* _What to work on_
Output exactly the lines below, starting with the line that has "X0205000Y0209300D03*" and going on through the line that has "X0185000Y0019300D03*", both included, and no other lines.

* _Data to use_
----
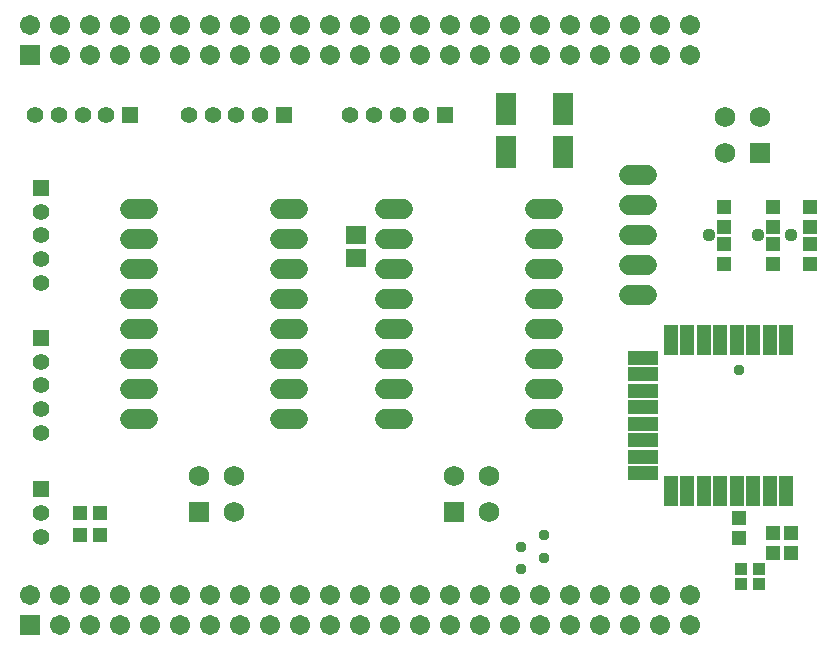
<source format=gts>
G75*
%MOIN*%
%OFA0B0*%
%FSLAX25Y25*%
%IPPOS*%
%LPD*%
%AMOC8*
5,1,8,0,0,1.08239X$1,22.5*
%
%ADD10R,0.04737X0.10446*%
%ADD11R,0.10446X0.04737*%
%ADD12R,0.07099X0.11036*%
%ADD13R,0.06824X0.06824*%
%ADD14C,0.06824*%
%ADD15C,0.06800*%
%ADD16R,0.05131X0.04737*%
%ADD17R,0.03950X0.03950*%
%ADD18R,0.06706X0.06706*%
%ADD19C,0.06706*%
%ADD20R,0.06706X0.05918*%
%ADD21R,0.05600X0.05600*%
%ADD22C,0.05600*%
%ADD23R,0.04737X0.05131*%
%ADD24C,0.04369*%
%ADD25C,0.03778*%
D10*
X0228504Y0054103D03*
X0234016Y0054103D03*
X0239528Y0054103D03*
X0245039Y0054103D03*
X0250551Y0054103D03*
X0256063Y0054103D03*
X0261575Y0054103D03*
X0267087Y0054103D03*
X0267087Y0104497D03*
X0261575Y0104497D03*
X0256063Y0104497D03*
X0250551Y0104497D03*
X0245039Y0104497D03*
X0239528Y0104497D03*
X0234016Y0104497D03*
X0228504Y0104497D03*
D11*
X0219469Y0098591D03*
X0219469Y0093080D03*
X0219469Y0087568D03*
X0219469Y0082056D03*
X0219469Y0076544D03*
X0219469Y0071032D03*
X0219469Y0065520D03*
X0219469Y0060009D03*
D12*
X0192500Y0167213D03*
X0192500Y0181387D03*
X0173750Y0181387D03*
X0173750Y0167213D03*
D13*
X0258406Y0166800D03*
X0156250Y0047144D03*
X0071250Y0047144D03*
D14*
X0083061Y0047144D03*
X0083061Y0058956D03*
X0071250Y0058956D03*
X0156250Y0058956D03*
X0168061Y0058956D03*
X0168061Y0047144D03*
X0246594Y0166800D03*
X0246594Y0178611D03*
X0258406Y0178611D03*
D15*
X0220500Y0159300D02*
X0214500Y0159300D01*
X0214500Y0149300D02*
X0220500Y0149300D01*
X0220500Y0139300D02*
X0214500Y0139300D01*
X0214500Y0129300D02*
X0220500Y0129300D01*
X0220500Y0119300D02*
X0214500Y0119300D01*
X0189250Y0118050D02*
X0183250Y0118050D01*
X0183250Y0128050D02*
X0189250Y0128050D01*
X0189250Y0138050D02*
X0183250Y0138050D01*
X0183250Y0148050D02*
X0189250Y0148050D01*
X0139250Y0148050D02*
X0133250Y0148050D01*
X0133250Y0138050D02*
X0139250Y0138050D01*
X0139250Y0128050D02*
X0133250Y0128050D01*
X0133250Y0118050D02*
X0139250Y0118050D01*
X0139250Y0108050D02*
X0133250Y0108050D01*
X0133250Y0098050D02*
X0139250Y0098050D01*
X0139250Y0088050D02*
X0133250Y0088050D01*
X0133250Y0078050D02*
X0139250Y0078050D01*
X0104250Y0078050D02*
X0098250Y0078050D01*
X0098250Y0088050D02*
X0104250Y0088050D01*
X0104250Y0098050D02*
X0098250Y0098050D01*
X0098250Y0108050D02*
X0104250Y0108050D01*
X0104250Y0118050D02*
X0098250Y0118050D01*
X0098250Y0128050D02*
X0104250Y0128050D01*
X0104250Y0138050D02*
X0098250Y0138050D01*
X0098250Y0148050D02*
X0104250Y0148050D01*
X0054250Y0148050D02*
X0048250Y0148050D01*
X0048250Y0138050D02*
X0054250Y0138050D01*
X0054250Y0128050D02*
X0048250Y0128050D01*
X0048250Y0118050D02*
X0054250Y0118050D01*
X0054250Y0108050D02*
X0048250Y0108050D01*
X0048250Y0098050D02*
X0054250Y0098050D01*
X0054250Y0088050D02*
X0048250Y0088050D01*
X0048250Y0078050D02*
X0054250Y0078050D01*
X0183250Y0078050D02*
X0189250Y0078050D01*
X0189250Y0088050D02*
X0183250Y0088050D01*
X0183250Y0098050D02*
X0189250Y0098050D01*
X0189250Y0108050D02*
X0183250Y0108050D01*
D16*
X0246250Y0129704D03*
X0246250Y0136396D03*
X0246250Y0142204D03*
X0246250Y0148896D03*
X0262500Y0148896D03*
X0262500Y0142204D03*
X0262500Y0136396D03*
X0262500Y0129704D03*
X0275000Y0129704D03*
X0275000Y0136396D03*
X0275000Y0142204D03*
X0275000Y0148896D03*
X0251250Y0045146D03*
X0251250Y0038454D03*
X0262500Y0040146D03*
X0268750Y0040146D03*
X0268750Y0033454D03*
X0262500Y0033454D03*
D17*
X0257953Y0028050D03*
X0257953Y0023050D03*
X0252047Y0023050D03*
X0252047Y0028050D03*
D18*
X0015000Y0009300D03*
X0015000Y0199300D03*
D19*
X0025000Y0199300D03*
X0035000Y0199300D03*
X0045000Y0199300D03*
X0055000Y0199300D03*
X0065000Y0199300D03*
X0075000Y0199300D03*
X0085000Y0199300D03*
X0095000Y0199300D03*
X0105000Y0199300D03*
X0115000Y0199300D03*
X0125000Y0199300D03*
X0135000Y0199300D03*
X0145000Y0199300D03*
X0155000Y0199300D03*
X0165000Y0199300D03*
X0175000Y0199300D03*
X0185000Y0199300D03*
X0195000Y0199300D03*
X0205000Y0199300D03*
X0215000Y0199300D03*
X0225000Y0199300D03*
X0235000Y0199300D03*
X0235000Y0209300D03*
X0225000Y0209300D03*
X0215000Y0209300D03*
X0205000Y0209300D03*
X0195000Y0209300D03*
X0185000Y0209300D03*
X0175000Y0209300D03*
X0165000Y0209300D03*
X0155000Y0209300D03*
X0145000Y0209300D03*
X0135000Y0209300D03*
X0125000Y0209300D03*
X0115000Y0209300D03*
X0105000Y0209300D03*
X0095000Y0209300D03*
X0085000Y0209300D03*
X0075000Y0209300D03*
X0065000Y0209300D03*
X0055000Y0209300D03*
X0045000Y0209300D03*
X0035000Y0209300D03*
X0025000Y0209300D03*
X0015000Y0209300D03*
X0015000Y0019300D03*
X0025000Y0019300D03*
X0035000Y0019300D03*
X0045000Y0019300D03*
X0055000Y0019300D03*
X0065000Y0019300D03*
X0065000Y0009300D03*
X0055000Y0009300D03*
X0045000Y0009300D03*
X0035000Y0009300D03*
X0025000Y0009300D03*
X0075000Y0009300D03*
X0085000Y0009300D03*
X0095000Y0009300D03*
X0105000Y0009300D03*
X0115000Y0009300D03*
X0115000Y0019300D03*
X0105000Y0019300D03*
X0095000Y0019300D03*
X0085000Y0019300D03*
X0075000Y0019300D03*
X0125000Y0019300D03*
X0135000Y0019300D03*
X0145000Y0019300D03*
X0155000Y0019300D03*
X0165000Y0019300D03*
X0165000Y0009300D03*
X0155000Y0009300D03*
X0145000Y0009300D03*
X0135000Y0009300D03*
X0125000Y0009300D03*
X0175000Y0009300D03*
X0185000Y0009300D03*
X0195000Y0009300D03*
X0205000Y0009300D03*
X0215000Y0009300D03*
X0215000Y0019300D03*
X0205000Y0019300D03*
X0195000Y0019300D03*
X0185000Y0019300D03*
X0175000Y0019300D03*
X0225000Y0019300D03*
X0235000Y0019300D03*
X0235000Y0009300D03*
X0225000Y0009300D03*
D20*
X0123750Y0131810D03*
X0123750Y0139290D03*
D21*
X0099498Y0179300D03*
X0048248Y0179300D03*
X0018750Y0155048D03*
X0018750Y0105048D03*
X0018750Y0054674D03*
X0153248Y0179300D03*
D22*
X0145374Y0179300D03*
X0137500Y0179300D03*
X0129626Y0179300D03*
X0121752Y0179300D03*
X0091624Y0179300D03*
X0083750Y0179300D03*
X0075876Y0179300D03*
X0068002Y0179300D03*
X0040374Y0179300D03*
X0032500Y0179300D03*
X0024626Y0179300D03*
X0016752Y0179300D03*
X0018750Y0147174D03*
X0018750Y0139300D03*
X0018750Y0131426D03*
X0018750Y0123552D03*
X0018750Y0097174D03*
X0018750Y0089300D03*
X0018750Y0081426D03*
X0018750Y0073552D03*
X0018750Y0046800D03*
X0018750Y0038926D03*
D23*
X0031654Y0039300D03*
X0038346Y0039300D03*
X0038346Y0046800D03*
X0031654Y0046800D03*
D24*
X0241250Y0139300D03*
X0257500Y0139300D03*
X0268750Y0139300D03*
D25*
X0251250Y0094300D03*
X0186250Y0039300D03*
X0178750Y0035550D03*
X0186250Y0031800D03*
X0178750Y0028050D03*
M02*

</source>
----
* _Exercise result_
X0205000Y0209300D03*
X0195000Y0209300D03*
X0185000Y0209300D03*
X0175000Y0209300D03*
X0165000Y0209300D03*
X0155000Y0209300D03*
X0145000Y0209300D03*
X0135000Y0209300D03*
X0125000Y0209300D03*
X0115000Y0209300D03*
X0105000Y0209300D03*
X0095000Y0209300D03*
X0085000Y0209300D03*
X0075000Y0209300D03*
X0065000Y0209300D03*
X0055000Y0209300D03*
X0045000Y0209300D03*
X0035000Y0209300D03*
X0025000Y0209300D03*
X0015000Y0209300D03*
X0015000Y0019300D03*
X0025000Y0019300D03*
X0035000Y0019300D03*
X0045000Y0019300D03*
X0055000Y0019300D03*
X0065000Y0019300D03*
X0065000Y0009300D03*
X0055000Y0009300D03*
X0045000Y0009300D03*
X0035000Y0009300D03*
X0025000Y0009300D03*
X0075000Y0009300D03*
X0085000Y0009300D03*
X0095000Y0009300D03*
X0105000Y0009300D03*
X0115000Y0009300D03*
X0115000Y0019300D03*
X0105000Y0019300D03*
X0095000Y0019300D03*
X0085000Y0019300D03*
X0075000Y0019300D03*
X0125000Y0019300D03*
X0135000Y0019300D03*
X0145000Y0019300D03*
X0155000Y0019300D03*
X0165000Y0019300D03*
X0165000Y0009300D03*
X0155000Y0009300D03*
X0145000Y0009300D03*
X0135000Y0009300D03*
X0125000Y0009300D03*
X0175000Y0009300D03*
X0185000Y0009300D03*
X0195000Y0009300D03*
X0205000Y0009300D03*
X0215000Y0009300D03*
X0215000Y0019300D03*
X0205000Y0019300D03*
X0195000Y0019300D03*
X0185000Y0019300D03*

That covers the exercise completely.